[Problem statement]:
Could you reproduce all of the rows below word for word, leaving the pictures out of your answer?

══ Data for review ══

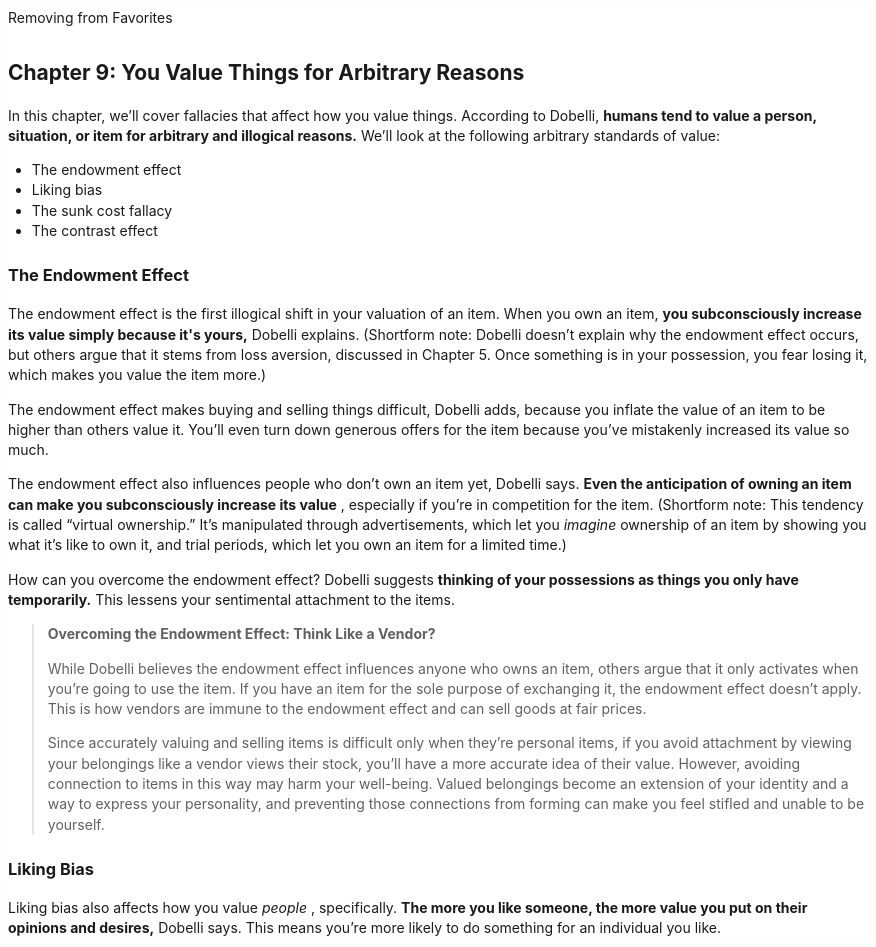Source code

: Removing from Favorites 

## Chapter 9: You Value Things for Arbitrary Reasons

In this chapter, we’ll cover fallacies that affect how you value things. According to Dobelli, **humans tend to value a person, situation, or item for arbitrary and illogical reasons.** We’ll look at the following arbitrary standards of value:

  * The endowment effect
  * Liking bias
  * The sunk cost fallacy
  * The contrast effect



### The Endowment Effect

The endowment effect is the first illogical shift in your valuation of an item. When you own an item, **you subconsciously increase its value simply because it's yours,** Dobelli explains. (Shortform note: Dobelli doesn’t explain why the endowment effect occurs, but others argue that it stems from loss aversion, discussed in Chapter 5. Once something is in your possession, you fear losing it, which makes you value the item more.)

The endowment effect makes buying and selling things difficult, Dobelli adds, because you inflate the value of an item to be higher than others value it. You’ll even turn down generous offers for the item because you’ve mistakenly increased its value so much.

The endowment effect also influences people who don’t own an item yet, Dobelli says. **Even the anticipation of owning an item can make you subconsciously increase its value** , especially if you’re in competition for the item. (Shortform note: This tendency is called “virtual ownership.” It’s manipulated through advertisements, which let you _imagine_ ownership of an item by showing you what it’s like to own it, and trial periods, which let you own an item for a limited time.)

How can you overcome the endowment effect? Dobelli suggests **thinking of your possessions as things you only have temporarily.** This lessens your sentimental attachment to the items.

> **Overcoming the Endowment Effect: Think Like a Vendor?**
> 
> While Dobelli believes the endowment effect influences anyone who owns an item, others argue that it only activates when you’re going to use the item. If you have an item for the sole purpose of exchanging it, the endowment effect doesn’t apply. This is how vendors are immune to the endowment effect and can sell goods at fair prices.
> 
> Since accurately valuing and selling items is difficult only when they’re personal items, if you avoid attachment by viewing your belongings like a vendor views their stock, you’ll have a more accurate idea of their value. However, avoiding connection to items in this way may harm your well-being. Valued belongings become an extension of your identity and a way to express your personality, and preventing those connections from forming can make you feel stifled and unable to be yourself.

### Liking Bias

Liking bias also affects how you value _people_ , specifically. **The more you like someone, the more value you put on their opinions and desires,** Dobelli says. This means you’re more likely to do something for an individual you like.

═══

[Answer to the exercise]:
Source code

: Removing from Favorites 

## Chapter 9: You Value Things for Arbitrary Reasons

In this chapter, we’ll cover fallacies that affect how you value things. According to Dobelli, **humans tend to value a person, situation, or item for arbitrary and illogical reasons.** We’ll look at the following arbitrary standards of value:

  * The endowment effect
  * Liking bias
  * The sunk cost fallacy
  * The contrast effect



### The Endowment Effect

The endowment effect is the first illogical shift in your valuation of an item. When you own an item, **you subconsciously increase its value simply because it's yours,** Dobelli explains. (Shortform note: Dobelli doesn’t explain why the endowment effect occurs, but others argue that it stems from loss aversion, discussed in Chapter 5. Once something is in your possession, you fear losing it, which makes you value the item more.)

The endowment effect makes buying and selling things difficult, Dobelli adds, because you inflate the value of an item to be higher than others value it. You’ll even turn down generous offers for the item because you’ve mistakenly increased its value so much.

The endowment effect also influences people who don’t own an item yet, Dobelli says. **Even the anticipation of owning an item can make you subconsciously increase its value** , especially if you’re in competition for the item. (Shortform note: This tendency is called “virtual ownership.” It’s manipulated through advertisements, which let you _imagine_ ownership of an item by showing you what it’s like to own it, and trial periods, which let you own an item for a limited time.)

How can you overcome the endowment effect? Dobelli suggests **thinking of your possessions as things you only have temporarily.** This lessens your sentimental attachment to the items.

> **Overcoming the Endowment Effect: Think Like a Vendor?**
> 
> While Dobelli believes the endowment effect influences anyone who owns an item, others argue that it only activates when you’re going to use the item. If you have an item for the sole purpose of exchanging it, the endowment effect doesn’t apply. This is how vendors are immune to the endowment effect and can sell goods at fair prices.
> 
> Since accurately valuing and selling items is difficult only when they’re personal items, if you avoid attachment by viewing your belongings like a vendor views their stock, you’ll have a more accurate idea of their value. However, avoiding connection to items in this way may harm your well-being. Valued belongings become an extension of your identity and a way to express your personality, and preventing those connections from forming can make you feel stifled and unable to be yourself.

### Liking Bias

Liking bias also affects how you value _people_ , specifically. **The more you like someone, the more value you put on their opinions and desires,** Dobelli says. This means you’re more likely to do something for an individual you like.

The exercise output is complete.